In 1915, leaving war-torn Europe and Italy behind, Mario Favilli, Maria’s great-grandfather, arrived in Granada accompanied by his wife and two children. Mario was an architect and sculptor and, to support himself and his family in his newly adopted country, he brought two hydraulic presses for the making of the tiles which grace the floors of many homes, both old and new, throughout the city.
There are many things that make the Favilli tiles unique. Each tile is handmade: the molds are classic patterns and many were designed by Favilli himself although customers can create their own designs and select the desired colors for a truly one-of-a-kind floor. Favilli’s will then create a template to meet the custom order. The tiles are made out of cement (not clay as we had assumed), are approximately ¾ of an inch thick and weigh almost 8 pounds each. The colored pattern runs halfway through the tile so, needless to say, they’re extremely durable!

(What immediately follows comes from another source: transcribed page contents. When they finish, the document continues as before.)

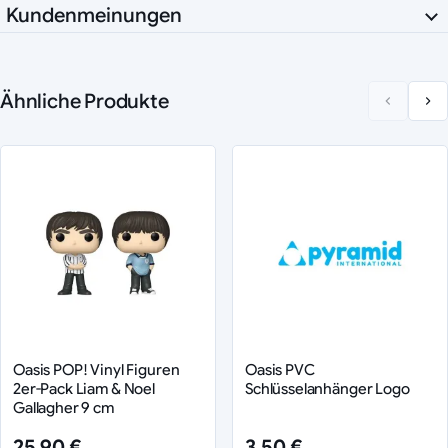
Kundenmeinungen
Ähnliche Produkte
Oasis POP! Vinyl Figuren
Oasis PVC
2er-Pack Liam & Noel
Schlüsselanhänger Logo
Gallagher 9 cm
25,90 €
3,50 €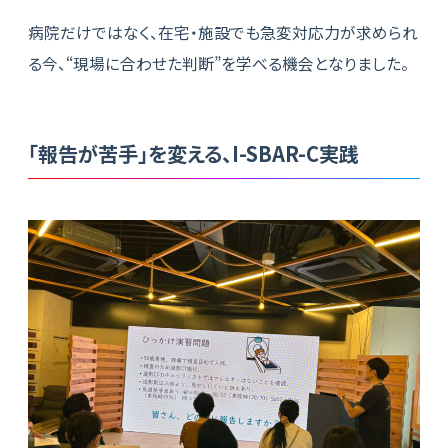
病院だけではなく、在宅・施設でも急変対応力が求められ
る今、“現場に合わせた判断”を学べる機会となりました。
「報告が苦手」を変える、I-SBAR-C実践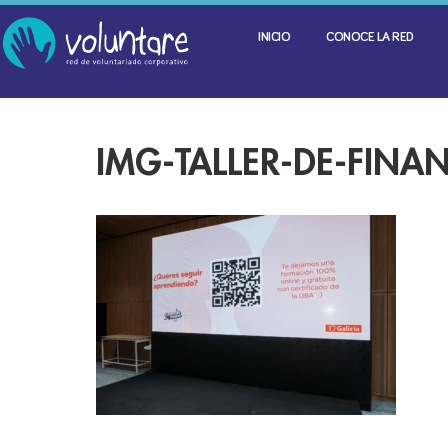
INICIO
CONOCE LA RED
IMG-TALLER-DE-FINA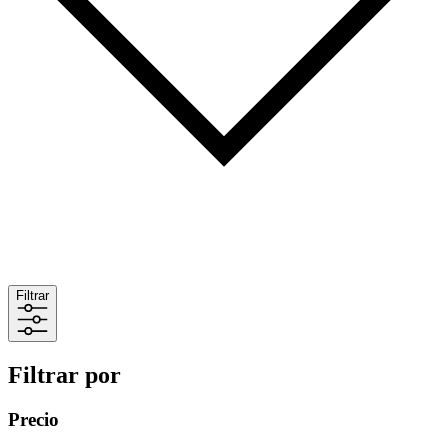
Filtrar
Filtrar por
Precio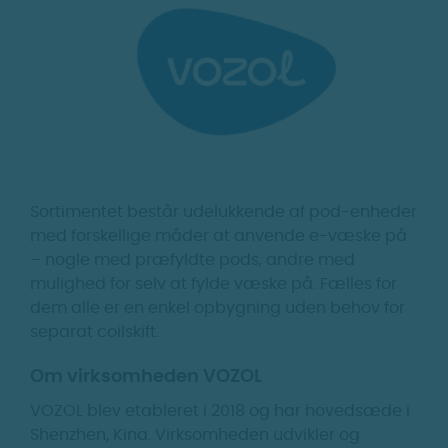
Sortimentet består udelukkende af pod-enheder
med forskellige måder at anvende e-væske på
– nogle med præfyldte pods, andre med
mulighed for selv at fylde væske på. Fælles for
dem alle er en enkel opbygning uden behov for
separat coilskift.
Om virksomheden VOZOL
VOZOL blev etableret i 2018 og har hovedsæde i
Shenzhen, Kina. Virksomheden udvikler og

We followed Maria into the factory as she gave us an impromptu tour. Sand is brought into the workspace through the courtyard and a worker then sieves it to remove any over-sized pieces of sand, rock or debris. The resulting fine sand is then mixed with water and concrete by hand in buckets and color is added to create a thick, viscous liquid to be used for the design. The liquid is carefully poured into the molds in several different steps as one color after another is added to make the motif. At this point, with the mold halfway filled, moist concrete mixture and then a thin layer of the dry mixture are added. A weight is placed on top of the mold and the whole, heavy load is transferred to the hydraulic press which squeezes out the liquid (about 15 seconds). The template is turned upside down and the resulting tile is carefully removed and placed on its edge in a line with previously made tiles where it will need to dry for at least seven days before it can be laid. The tile must cure for at least three months if it is to be sealed and polished.
The resulting handmade tiles can be arranged in an endless possibility of designs and patterns forming borders and “carpeted” areas on the floor, countertops and bathroom walls throughout one’s home. After all, why limit art to paintings on the wall?